Asian Trekking is a commercial adventure company based out of Kathmandu, Nepal started by Sherpa Ang Tshering. In 2001, it was recorded that Asian Trekking ran 25 large mountain expeditions per year. Asian Trekking made international news in 2006 when four of its clients and two of its Sherpas died in a single season. One of their clients, David Sharp, died near the summit, and this event became the center of an international climbing ethics controversy. Founder of the company Ang said that climbers can die if they use all their energy getting to the summit of Mount Everest, only to be too fatigued of the descent.

Overview
Asian Trekking is known in mountaineering for providing "logistics only" Everest expeditions, which, although cheap, do not offer a lot of extras higher up the mountain. By providing logistics only, compared to guided or even non-guided climbs, Asian Trekking is typically cheaper and gives climbers more freedom. However, it offers few safe-guards. Asian Trekking sells unguided Everest expeditions for both the north and south side, specializing in supplying basic supplies and expedition organization such as hiring a local sherpa. Asian Trekking has also supported expeditions to Manaslu.

[Stored data]
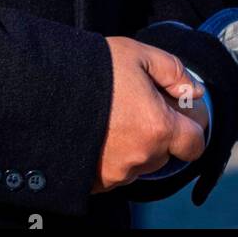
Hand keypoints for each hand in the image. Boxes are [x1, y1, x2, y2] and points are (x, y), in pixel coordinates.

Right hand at [91, 37, 208, 193]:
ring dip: (133, 145)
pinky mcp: (95, 181)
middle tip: (134, 106)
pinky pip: (114, 172)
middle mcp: (141, 156)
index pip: (195, 143)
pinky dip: (110, 155)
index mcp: (158, 127)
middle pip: (165, 153)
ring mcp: (117, 173)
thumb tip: (193, 91)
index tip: (174, 112)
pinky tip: (95, 131)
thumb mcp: (137, 54)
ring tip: (109, 117)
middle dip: (157, 132)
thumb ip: (173, 71)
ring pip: (139, 163)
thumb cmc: (92, 68)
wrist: (42, 88)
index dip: (189, 126)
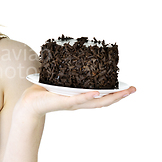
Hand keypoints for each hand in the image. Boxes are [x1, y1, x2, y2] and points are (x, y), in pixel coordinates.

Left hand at [16, 84, 136, 118]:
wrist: (28, 105)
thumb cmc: (42, 92)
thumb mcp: (58, 81)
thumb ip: (68, 73)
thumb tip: (73, 56)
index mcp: (79, 98)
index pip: (101, 97)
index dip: (116, 93)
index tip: (129, 88)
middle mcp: (78, 102)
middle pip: (103, 101)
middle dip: (119, 96)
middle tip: (133, 90)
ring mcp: (71, 103)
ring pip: (93, 102)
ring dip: (109, 97)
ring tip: (122, 92)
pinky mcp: (61, 102)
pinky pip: (76, 99)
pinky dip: (86, 97)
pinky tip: (96, 93)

What to work on →
A – Could you edit the Asian Trekking text, starting with "Asian Trekking is a" and going on through "of the descent.", replacing "climbers" with "mountaineers"?
B – Can you turn the paragraph of the Asian Trekking text that begins "Asian Trekking is known in mountaineering" into a short list that keeps its main facts?
Nothing in the stored data matters for this work.

Responses to the exercise →
A –
Asian Trekking is a commercial adventure company based out of Kathmandu, Nepal started by Sherpa Ang Tshering. In 2001, it was recorded that Asian Trekking ran 25 large mountain expeditions per year. Asian Trekking made international news in 2006 when four of its clients and two of its Sherpas died in a single season. One of their clients, David Sharp, died near the summit, and this event became the center of an international climbing ethics controversy. Founder of the company Ang said that mountaineers can die if they use all their energy getting to the summit of Mount Everest, only to be too fatigued of the descent.

B –
- Known for "logistics only" Everest expeditions, which are cheap but offer few extras higher up the mountain.
- Compared with guided or even non-guided climbs, typically cheaper and gives climbers more freedom, but offers few safeguards.
- Sells unguided Everest expeditions on both the north and south sides, supplying basic supplies and expedition organization such as hiring a local sherpa.
- Has also supported expeditions to Manaslu.